* [Given records]:
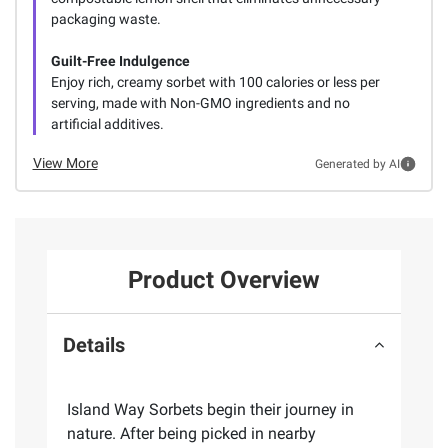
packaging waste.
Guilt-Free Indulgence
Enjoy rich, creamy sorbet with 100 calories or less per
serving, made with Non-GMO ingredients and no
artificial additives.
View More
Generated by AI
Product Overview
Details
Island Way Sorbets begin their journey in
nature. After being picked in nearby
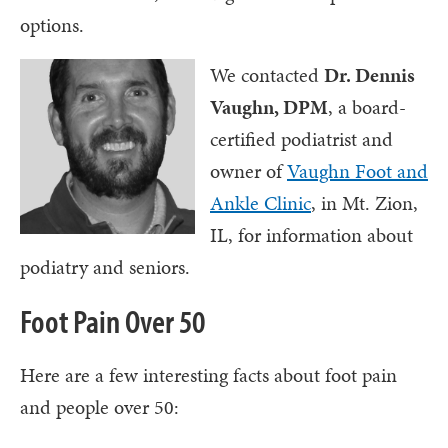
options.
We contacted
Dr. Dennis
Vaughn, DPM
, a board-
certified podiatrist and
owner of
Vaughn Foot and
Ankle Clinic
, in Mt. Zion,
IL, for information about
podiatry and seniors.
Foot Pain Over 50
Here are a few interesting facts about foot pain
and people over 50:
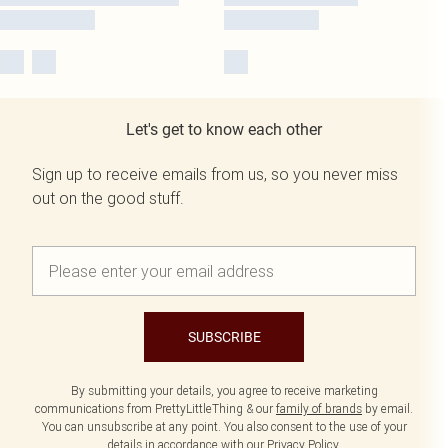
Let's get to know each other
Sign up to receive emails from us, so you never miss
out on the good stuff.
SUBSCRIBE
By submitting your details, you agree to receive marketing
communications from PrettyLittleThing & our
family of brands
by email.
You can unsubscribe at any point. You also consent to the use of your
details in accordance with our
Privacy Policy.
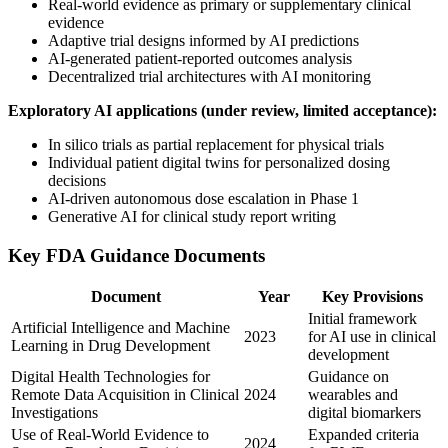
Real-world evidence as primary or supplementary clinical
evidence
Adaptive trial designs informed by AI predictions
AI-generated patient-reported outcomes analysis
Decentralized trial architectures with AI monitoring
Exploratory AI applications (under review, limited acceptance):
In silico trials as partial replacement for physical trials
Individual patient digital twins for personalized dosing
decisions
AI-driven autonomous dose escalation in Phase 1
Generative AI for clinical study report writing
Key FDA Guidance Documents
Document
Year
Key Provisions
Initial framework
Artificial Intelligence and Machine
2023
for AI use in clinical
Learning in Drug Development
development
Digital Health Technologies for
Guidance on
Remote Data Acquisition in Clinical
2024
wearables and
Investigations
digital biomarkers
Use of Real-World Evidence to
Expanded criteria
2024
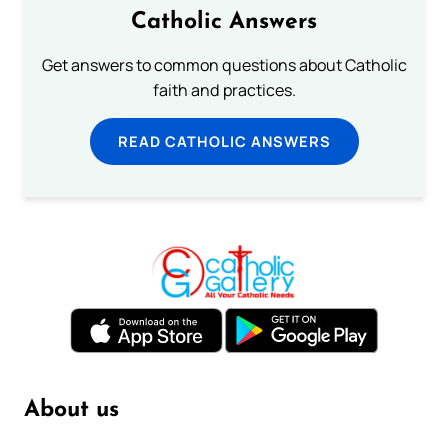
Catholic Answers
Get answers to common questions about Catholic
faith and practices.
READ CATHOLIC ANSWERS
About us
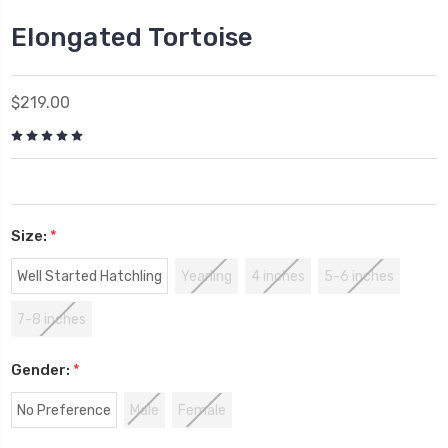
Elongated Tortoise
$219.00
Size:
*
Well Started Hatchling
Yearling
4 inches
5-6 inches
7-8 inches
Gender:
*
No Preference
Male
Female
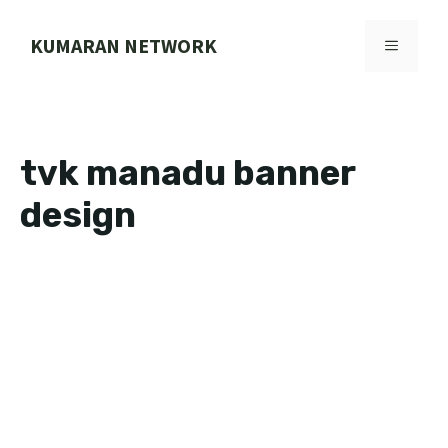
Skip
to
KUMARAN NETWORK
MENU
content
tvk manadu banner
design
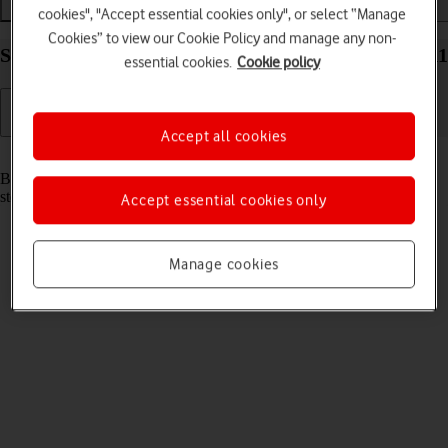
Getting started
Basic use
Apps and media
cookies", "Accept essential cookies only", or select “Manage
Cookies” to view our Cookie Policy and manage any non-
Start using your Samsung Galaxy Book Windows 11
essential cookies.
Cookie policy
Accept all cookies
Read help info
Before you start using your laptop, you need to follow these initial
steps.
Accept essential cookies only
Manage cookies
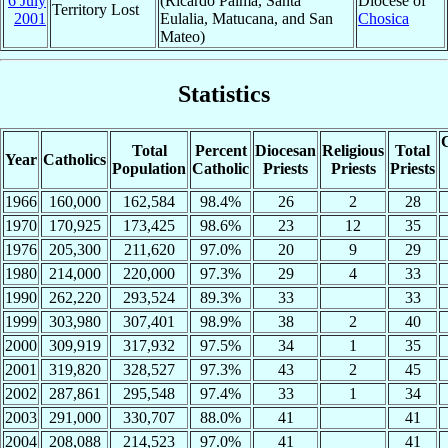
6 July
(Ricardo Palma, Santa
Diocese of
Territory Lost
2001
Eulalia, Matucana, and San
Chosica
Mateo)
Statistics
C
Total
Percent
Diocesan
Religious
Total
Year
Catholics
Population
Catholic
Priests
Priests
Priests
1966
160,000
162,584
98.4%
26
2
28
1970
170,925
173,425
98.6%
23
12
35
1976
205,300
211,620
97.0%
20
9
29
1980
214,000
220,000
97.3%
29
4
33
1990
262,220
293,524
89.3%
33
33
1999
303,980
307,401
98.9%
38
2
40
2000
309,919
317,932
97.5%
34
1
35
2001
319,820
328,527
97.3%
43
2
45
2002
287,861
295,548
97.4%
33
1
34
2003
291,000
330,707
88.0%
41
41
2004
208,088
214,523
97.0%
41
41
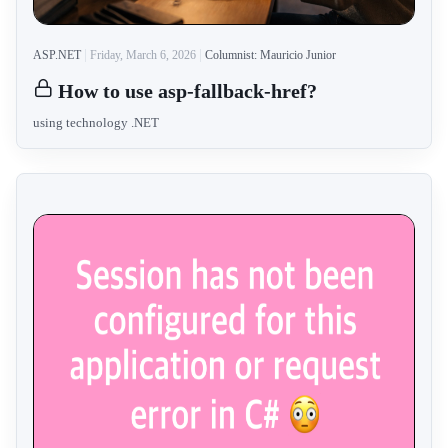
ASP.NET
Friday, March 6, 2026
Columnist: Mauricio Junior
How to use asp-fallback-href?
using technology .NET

--

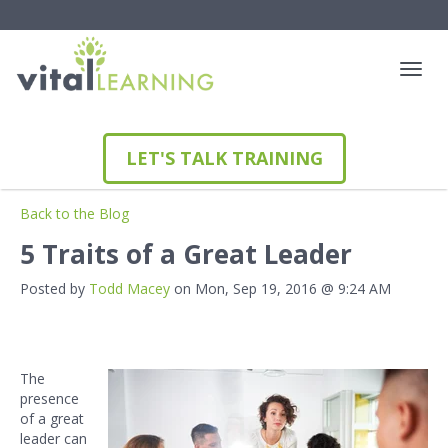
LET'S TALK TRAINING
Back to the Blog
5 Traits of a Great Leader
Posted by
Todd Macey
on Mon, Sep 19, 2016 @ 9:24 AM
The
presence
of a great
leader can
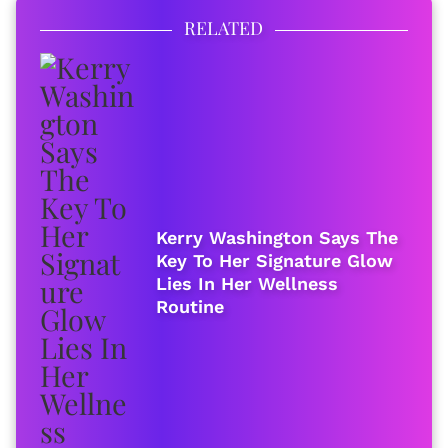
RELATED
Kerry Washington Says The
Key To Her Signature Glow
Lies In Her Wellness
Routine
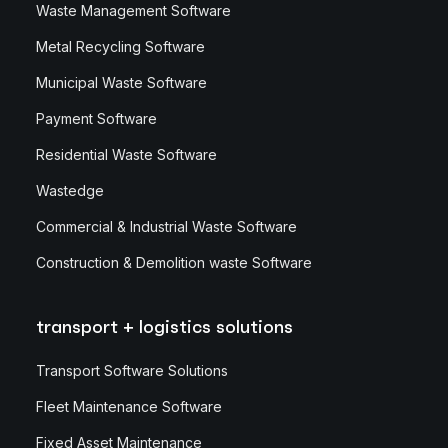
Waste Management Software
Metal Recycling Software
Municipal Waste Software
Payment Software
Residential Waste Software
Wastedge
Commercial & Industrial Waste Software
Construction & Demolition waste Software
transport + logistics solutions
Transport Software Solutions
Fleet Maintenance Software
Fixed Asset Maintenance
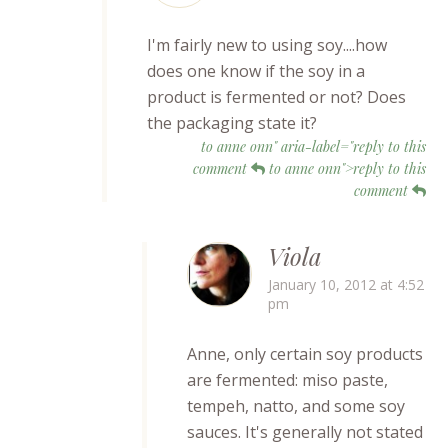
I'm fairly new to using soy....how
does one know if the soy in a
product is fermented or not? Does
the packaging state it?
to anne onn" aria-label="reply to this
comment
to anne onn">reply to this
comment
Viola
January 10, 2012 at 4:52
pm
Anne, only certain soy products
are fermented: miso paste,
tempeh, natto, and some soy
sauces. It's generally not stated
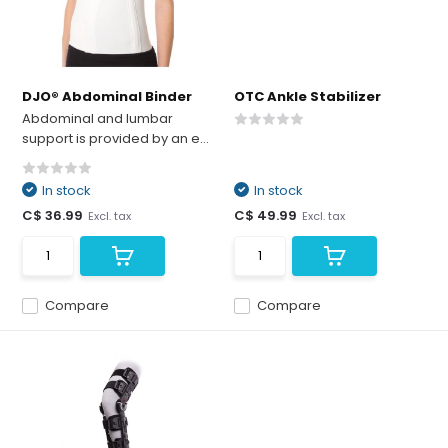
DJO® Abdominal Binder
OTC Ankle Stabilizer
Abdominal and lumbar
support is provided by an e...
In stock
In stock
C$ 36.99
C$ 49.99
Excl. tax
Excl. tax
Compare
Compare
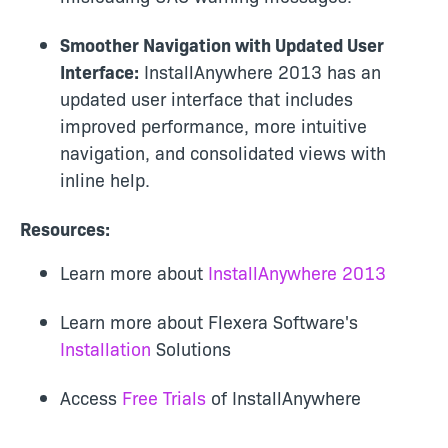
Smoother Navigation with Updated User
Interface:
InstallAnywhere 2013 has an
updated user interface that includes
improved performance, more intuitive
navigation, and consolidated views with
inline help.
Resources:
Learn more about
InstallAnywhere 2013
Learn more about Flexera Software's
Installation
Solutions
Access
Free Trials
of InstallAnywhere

==

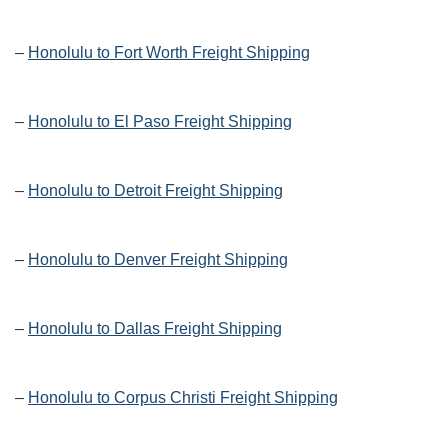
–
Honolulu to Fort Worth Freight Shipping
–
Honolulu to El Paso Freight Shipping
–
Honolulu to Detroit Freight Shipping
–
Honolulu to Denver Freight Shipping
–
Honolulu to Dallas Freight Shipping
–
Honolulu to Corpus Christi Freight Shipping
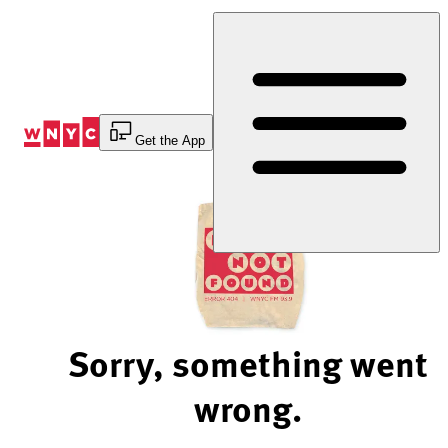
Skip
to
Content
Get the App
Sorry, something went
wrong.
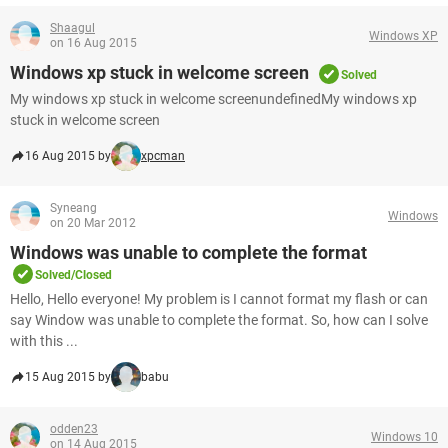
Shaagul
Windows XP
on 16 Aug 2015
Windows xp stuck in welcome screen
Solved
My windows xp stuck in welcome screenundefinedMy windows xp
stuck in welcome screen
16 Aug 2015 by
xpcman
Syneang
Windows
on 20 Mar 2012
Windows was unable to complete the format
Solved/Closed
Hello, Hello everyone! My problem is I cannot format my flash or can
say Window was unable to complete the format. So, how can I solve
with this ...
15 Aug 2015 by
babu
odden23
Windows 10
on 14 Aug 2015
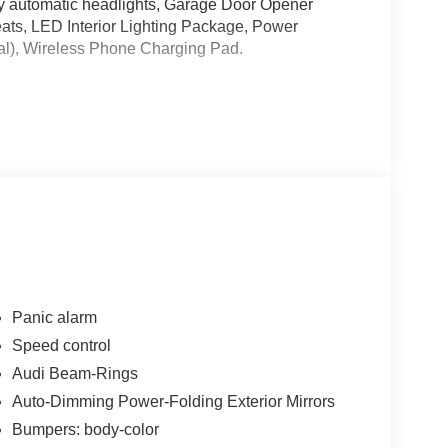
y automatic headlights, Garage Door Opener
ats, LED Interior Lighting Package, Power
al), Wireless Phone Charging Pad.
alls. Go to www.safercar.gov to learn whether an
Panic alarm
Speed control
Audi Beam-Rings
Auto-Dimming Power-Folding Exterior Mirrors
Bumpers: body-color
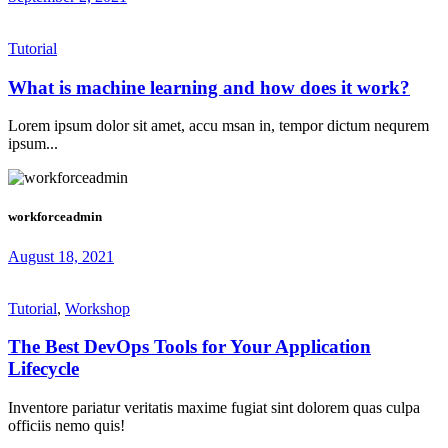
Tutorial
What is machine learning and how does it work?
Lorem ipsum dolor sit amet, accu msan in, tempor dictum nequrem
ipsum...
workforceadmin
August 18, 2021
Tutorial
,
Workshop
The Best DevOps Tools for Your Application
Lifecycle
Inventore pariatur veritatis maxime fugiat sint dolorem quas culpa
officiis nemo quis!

* [Task item]: Repeat the lines of the data word for word, starting at the line that contains "packaging waste." and stopping after the line that contains "Island Way Sorbets begin their journey in".

* [Task output]:
packaging waste.
Guilt-Free Indulgence
Enjoy rich, creamy sorbet with 100 calories or less per
serving, made with Non-GMO ingredients and no
artificial additives.
View More
Generated by AI
Product Overview
Details
Island Way Sorbets begin their journey in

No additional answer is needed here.